Written exercise: Please swap "photographed" for "pictured" in the rows, starting with the line that contains "Above: a watch" and going on through the line that contains "2 h 59 min 00 s", and write out only those lines again with nothing else changed. Leave the pictures out of your answer.

Materials provided:
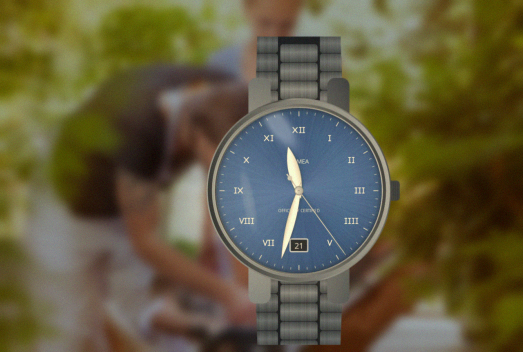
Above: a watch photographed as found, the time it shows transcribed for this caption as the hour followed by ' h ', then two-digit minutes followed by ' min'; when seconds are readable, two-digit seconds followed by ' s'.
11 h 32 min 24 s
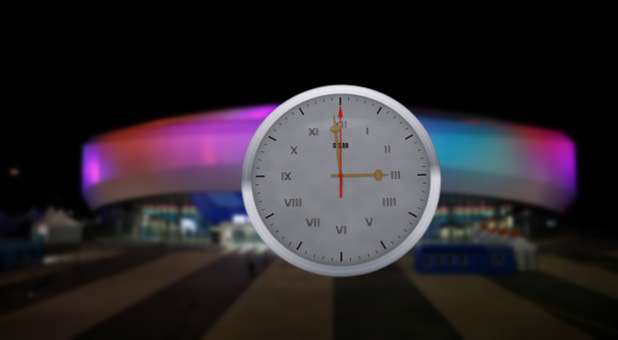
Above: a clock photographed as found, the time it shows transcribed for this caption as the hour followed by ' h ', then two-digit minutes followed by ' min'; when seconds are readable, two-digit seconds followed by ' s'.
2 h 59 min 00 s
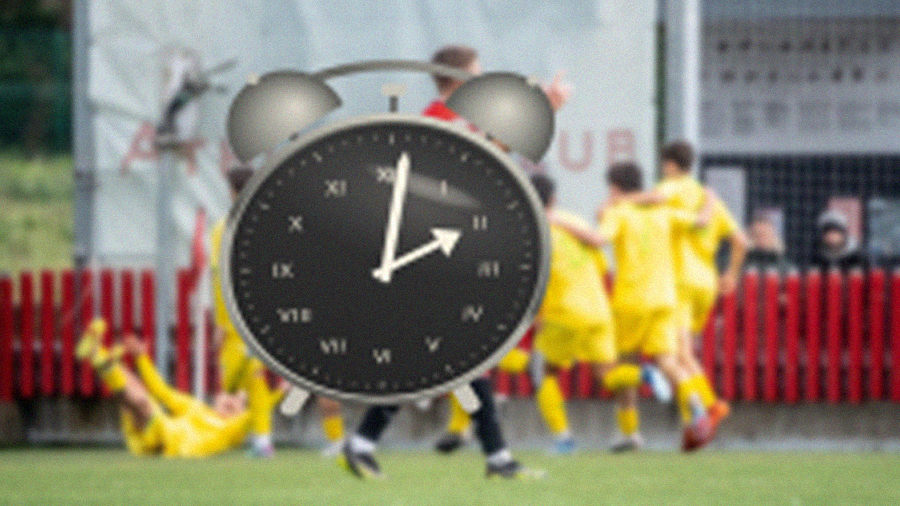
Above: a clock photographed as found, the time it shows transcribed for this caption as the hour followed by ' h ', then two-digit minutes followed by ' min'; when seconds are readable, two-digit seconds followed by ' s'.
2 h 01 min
---
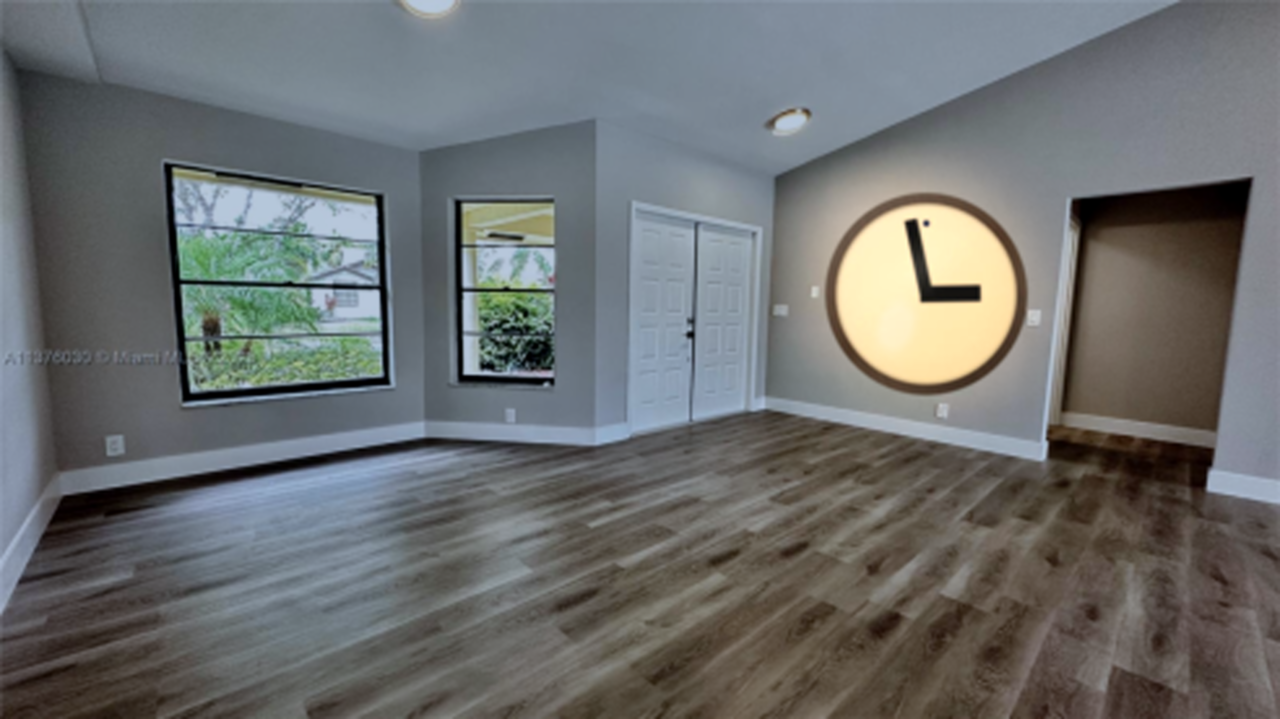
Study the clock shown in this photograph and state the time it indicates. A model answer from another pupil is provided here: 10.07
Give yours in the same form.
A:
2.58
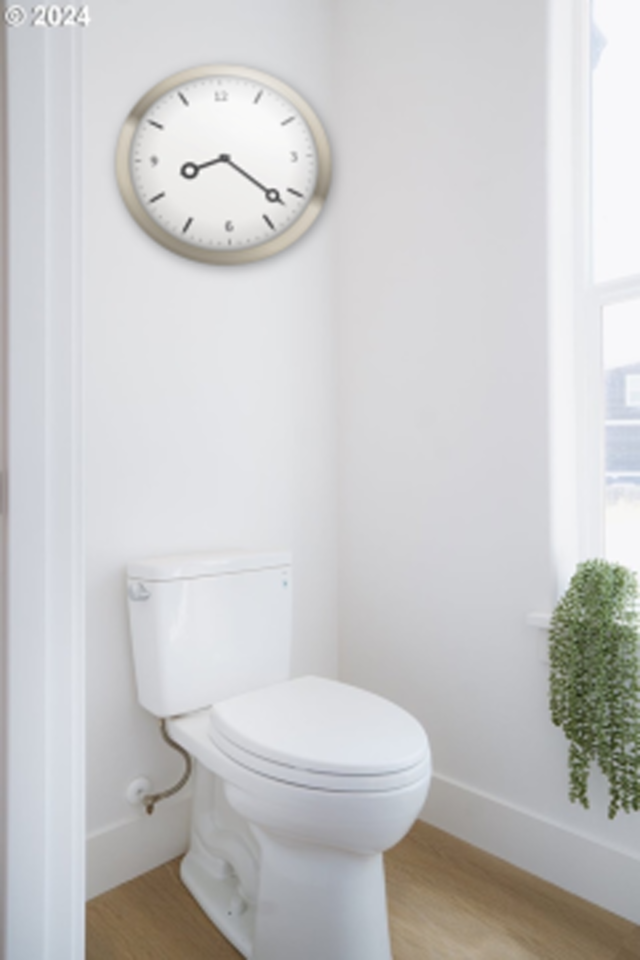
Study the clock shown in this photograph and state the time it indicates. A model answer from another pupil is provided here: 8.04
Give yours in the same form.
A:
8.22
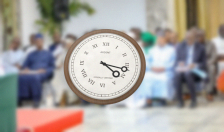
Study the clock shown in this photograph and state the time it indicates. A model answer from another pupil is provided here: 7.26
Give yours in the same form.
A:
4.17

Response to this exercise:
Above: a watch pictured as found, the time it shows transcribed for this caption as the hour followed by ' h ', then two-digit minutes followed by ' min'; when seconds are readable, two-digit seconds followed by ' s'.
11 h 32 min 24 s
Above: a clock pictured as found, the time it shows transcribed for this caption as the hour followed by ' h ', then two-digit minutes followed by ' min'; when seconds are readable, two-digit seconds followed by ' s'.
2 h 59 min 00 s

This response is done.